# LO QUE SE PIDE
Según el texto sobre la oración del Examen de San Ignacio, ¿con qué oración se termina el Examen general?

La Palabra Entre Nosotros (en-US)

Julio/Agosto 2022 Edición

Toma consciencia del agua

El poder de la oración del Examen de San Ignacio

Toma consciencia del agua: El poder de la oración del Examen de San Ignacio

Un día, mientras dos peces jóvenes nadaban juntos por el océano se encontraron a un pez más viejo que les dijo: “Buenos días, chicos. ¿Cómo está el agua?” Los dos jóvenes siguieron nadando, y eventualmente uno de ellos le preguntó al otro: “¿Qué es el agua?”

¿Cuál es el sentido de esta historia? Que las realidades más importantes a menudo son las que nos resultan más difíciles de ver y de las que más nos cuesta hablar. Para los cristianos, eso significa que podemos “nadar” por la vida sin reconocer la presencia de Dios, y vivir una vida que no examinamos con frecuencia. Pero como dijo Sócrates, el famoso filósofo griego: “Una vida que no ha sido examinada, no merece ser vivida”.

Afortunadamente, el santo del siglo XVI, Ignacio de Loyola, nos ofreció una herramienta que nos permite descubrir el agua, es decir, ser conscientes de la presencia de Dios en nuestra vida cotidiana. Este método de oración ha sido utilizado por incontables cristianos en los últimos quinientos años para ayudarlos a vivir una vida examinada, y puede ayudarte a ti también.

En los artículos de la edición de este mes, quiero guiarte a través de dos plegarias ignacianas: El Examen y el Acto de entrega de sí (Suscipe). A pesar de que estas son oraciones separadas, en realidad conforman un solo método porque ambas son parte de una sola forma de rezar. Quiero desarrollar estas dos oraciones a través del lente de la vida de San Ignacio, debido a que he encontrado que usar su vida como ejemplo puede ser una forma particularmente fructífera de ver los efectos positivos y concretos que estas plegarias pueden tener en la vida de una persona.

El Examen general. Comencemos con el Examen general. Es un examen de consciencia sencillo y directo, que consiste en cinco pasos: (1) Doy gracias a Dios por los favores recibidos; (2) pido la gracia para reconocer mis pecados; (3) examino mis pensamientos, palabras y obras desde que me despierto hasta la hora en que estoy realizando el Examen; (4) pido perdón; y (5) resuelvo reparar mis faltas con la gracia de Dios. Finalmente, termino rezando un Padre Nuestro. Es un método muy sencillo.

# DATOS EXTRAÍDOS
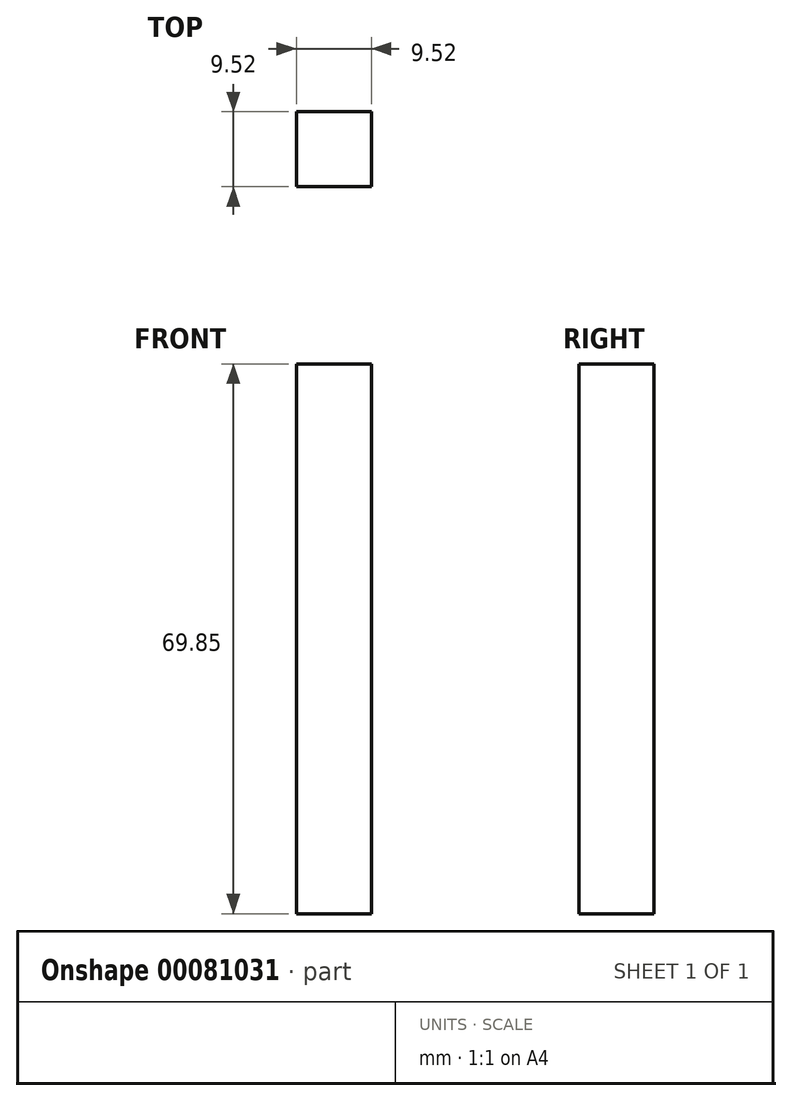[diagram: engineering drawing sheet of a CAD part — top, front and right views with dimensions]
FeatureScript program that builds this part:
==
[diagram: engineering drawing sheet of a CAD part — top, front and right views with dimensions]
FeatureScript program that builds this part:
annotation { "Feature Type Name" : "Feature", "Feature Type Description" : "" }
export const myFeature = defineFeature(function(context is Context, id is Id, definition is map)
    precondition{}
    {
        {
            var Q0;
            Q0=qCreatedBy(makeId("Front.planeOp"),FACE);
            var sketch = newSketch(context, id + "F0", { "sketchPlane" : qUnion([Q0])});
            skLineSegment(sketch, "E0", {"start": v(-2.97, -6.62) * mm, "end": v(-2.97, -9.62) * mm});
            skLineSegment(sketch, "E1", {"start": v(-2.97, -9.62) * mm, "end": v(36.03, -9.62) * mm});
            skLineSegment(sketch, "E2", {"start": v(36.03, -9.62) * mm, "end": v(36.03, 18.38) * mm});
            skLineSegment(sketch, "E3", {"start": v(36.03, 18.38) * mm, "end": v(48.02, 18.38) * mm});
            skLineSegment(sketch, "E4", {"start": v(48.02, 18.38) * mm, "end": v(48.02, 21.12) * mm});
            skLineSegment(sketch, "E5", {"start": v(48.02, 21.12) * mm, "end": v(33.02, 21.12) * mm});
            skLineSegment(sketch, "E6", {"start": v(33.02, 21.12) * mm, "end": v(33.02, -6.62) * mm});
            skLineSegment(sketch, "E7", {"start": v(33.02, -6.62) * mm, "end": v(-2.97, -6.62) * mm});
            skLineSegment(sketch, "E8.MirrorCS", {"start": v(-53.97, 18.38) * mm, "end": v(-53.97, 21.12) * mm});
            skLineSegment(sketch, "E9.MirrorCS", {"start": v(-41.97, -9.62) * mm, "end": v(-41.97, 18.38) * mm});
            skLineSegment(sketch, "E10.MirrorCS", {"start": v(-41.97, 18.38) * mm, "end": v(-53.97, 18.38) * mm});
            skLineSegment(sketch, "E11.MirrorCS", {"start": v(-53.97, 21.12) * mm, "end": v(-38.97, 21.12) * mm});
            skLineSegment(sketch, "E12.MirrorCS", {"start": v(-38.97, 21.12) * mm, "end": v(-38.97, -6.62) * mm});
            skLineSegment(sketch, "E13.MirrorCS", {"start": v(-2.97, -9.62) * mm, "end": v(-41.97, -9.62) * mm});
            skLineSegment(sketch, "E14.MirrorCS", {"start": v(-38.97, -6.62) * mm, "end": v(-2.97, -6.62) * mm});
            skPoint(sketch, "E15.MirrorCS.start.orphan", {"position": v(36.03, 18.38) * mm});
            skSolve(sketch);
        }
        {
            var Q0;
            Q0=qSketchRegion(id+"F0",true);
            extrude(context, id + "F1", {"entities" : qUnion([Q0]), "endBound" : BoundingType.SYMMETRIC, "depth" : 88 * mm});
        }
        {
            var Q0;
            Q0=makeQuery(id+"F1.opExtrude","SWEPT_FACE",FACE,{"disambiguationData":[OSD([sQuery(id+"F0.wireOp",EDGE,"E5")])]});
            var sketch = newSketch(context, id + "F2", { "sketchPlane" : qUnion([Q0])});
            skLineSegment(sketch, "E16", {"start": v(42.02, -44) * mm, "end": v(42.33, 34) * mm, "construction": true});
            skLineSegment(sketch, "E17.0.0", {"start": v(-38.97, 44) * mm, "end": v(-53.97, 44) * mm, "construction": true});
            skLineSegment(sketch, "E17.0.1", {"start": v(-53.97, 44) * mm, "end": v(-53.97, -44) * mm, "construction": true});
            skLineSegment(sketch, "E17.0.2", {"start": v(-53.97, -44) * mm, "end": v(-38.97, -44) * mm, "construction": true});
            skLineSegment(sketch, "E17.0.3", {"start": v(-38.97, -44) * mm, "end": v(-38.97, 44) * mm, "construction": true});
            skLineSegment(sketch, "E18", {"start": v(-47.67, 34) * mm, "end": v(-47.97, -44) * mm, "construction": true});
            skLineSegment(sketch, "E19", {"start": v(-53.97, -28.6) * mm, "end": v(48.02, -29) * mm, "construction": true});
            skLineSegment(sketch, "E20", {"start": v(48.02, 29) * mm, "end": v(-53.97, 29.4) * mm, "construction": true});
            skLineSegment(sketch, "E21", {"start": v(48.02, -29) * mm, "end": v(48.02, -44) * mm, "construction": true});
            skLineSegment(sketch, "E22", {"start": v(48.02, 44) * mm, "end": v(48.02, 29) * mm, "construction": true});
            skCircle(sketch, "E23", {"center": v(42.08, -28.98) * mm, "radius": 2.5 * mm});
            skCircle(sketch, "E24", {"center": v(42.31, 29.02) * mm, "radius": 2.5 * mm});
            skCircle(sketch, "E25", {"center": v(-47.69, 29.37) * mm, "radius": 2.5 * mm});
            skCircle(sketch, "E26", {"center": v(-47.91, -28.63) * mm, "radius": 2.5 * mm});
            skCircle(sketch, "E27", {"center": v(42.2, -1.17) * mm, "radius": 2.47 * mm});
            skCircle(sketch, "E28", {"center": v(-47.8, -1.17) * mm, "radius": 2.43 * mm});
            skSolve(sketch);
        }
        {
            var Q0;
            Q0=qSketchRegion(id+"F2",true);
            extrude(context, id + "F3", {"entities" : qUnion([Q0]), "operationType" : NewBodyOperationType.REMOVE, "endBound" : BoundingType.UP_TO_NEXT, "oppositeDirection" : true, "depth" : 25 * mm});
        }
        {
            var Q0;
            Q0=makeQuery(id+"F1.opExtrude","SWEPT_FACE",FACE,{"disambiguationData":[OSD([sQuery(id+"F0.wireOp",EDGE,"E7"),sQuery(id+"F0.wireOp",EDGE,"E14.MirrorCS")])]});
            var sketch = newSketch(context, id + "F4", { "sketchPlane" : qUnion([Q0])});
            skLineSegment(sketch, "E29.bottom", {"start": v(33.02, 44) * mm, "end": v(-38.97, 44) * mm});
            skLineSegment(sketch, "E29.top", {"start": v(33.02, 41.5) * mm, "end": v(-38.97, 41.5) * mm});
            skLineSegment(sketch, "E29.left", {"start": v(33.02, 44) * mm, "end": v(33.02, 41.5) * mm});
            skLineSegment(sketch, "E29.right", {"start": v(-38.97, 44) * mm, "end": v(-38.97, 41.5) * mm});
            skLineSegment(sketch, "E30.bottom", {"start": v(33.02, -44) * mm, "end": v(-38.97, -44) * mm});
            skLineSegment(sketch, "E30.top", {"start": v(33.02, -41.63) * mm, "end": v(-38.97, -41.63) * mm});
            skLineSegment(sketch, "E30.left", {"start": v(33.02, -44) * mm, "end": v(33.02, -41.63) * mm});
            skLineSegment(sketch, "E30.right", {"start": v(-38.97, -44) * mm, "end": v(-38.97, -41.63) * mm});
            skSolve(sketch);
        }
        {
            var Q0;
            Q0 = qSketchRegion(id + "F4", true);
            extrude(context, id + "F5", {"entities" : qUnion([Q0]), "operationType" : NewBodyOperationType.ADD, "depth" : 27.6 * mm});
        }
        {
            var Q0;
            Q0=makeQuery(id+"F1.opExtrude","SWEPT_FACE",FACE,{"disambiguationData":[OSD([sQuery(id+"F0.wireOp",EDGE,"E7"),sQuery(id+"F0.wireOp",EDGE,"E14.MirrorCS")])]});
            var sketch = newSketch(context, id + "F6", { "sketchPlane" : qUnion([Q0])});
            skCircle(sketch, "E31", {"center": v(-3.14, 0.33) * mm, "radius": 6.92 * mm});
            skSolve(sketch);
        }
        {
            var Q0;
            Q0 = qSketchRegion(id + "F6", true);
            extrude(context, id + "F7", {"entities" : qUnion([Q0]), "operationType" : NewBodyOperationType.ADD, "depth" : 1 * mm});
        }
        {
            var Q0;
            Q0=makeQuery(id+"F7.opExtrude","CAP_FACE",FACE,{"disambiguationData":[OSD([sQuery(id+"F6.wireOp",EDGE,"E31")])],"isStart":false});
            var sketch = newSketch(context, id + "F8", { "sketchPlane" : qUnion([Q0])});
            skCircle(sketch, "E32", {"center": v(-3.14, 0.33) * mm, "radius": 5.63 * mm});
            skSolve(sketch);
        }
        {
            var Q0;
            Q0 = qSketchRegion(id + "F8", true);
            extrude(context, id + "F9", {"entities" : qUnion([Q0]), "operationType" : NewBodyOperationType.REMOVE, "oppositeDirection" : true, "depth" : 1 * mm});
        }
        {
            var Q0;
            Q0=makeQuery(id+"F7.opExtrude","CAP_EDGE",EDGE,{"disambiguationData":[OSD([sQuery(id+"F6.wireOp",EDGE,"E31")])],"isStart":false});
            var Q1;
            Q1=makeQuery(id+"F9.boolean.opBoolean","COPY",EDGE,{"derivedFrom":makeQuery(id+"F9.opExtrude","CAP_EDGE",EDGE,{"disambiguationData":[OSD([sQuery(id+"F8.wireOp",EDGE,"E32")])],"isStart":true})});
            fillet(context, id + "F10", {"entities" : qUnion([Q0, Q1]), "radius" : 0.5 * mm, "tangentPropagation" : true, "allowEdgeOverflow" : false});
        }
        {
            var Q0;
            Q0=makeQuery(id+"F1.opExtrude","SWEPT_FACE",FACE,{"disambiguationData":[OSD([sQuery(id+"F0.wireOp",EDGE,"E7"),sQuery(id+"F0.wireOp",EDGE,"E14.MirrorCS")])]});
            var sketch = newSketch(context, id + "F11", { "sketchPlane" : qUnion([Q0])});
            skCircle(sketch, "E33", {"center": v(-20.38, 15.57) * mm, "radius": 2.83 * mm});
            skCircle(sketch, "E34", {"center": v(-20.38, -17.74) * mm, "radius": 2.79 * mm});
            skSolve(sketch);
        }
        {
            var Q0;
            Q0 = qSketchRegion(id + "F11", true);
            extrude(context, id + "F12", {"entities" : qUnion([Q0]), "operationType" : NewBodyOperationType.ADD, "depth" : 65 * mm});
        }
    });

# EJERCICIO RESUELTO
Con un Padre Nuestro.